Products: Jul 19-21: Gasoil gains on Australia stable demand
The differential for MR-size cargoes of 92RON gasoline on an FOB North Asia basis went up. Talks on spot cargoes lacked the momentum due to poor demand in Southeast Asia. As COVID-19 was spreading out in Indonesia or Vietnam, demand in the countries were declining, so that imports of spot cargos were slowing down. Almost no spot purchases had been confirmed from Southeast Asia. Meanwhile, supply from Northeast Asia was said to be increasing on the back of firm gasoline refining margins. In addition, refiners in China were possibly going to make moves to sell cargoes, who had been reluctant to sell cargoes due to a lack of export quota of oil products. As reported, the government had reportedly granted the second quota of a total volume of 9.50 mil mt of oil products this year.
The differential for LR-size cargoes of naphtha on an FOB Middle East basis unchanged. However, a sense of tight supply/demand remained strong due to active purchases by Northeast Asian end-users. In the region, several petrochemical firms bought cargoes to be delivered in the second half of August or in the first half of September one after another. A market source said that end-users were increasing procurements of naphtha in part due to less supply as there had been heard some refineries' troubles in the region. In addition, gas demand of gasoline was increasing in Asia, more market players were possibly going to look for naphtha as feedstock of gasoline.

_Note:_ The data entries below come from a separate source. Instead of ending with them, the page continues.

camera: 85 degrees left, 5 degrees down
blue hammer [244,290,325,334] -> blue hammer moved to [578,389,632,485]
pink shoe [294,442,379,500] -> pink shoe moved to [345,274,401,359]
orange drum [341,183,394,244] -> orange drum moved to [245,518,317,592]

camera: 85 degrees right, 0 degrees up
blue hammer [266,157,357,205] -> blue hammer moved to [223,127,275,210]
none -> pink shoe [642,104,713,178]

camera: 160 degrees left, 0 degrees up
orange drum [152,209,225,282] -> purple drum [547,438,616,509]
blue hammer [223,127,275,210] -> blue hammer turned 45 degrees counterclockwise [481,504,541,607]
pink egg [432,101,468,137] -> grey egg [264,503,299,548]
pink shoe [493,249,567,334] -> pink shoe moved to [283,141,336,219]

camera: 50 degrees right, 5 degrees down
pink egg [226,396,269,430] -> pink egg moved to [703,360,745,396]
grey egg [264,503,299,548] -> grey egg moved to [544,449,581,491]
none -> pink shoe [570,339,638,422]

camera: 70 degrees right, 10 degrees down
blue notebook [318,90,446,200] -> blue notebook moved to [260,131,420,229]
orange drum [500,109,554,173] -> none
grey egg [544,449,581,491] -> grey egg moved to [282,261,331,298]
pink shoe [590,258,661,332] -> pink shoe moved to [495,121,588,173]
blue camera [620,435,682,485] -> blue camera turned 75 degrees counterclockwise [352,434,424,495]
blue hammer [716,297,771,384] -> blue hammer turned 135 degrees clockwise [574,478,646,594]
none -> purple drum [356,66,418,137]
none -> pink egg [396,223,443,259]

The differential for MR-size cargoes of 0.001% sulfur gasoil on an FOB North Asia basis went up on tight supply/demand fundamentals amid few cargoes in Asia. In Australia, one of the main outlets for cargoes from Northeast Asia, shipment of jet fuel stayed firm due to stable demand, while production of gasoil was running short. Although demand of gasoil in Northeast Asia stayed sluggish, some demand was still seen in the area outside of Asia. In the meantime, it was reported that ENEOS might have around one cargo for sale loading in August. Earlier, the company had been said that it was inactive sell cargoes due to some troubles at its refineries. As the company was reconsidering supply schedules at home and where the exported cargo would be loaded.

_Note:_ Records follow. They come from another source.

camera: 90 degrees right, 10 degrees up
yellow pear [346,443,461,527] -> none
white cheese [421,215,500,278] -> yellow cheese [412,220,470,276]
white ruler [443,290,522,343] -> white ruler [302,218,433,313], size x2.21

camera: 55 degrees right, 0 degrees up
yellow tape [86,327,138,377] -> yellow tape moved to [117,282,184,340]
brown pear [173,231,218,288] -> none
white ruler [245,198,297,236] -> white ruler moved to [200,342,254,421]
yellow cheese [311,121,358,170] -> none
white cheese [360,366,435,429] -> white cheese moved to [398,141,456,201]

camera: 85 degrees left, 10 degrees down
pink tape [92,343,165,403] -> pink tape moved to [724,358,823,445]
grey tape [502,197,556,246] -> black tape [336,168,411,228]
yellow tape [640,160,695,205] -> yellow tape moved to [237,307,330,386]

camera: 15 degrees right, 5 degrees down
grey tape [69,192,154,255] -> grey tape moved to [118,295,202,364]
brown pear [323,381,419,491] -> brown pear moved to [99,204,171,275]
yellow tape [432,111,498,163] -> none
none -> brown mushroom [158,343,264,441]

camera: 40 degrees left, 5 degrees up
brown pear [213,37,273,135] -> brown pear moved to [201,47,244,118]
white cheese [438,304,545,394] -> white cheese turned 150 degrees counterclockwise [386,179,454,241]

The differential for MR-size cargoes of 0.5% sulfur fuel oil on an FOB South Korea basis was unchanged. Sources said that SK Energy still seemed to be selling VLSFO in the bunker fuel market at low prices on the back of high inventories. However, it was pointed out that some refiners in the country were concerned about intensive price competitions as they were reluctant to sell volumes at extremely low prices.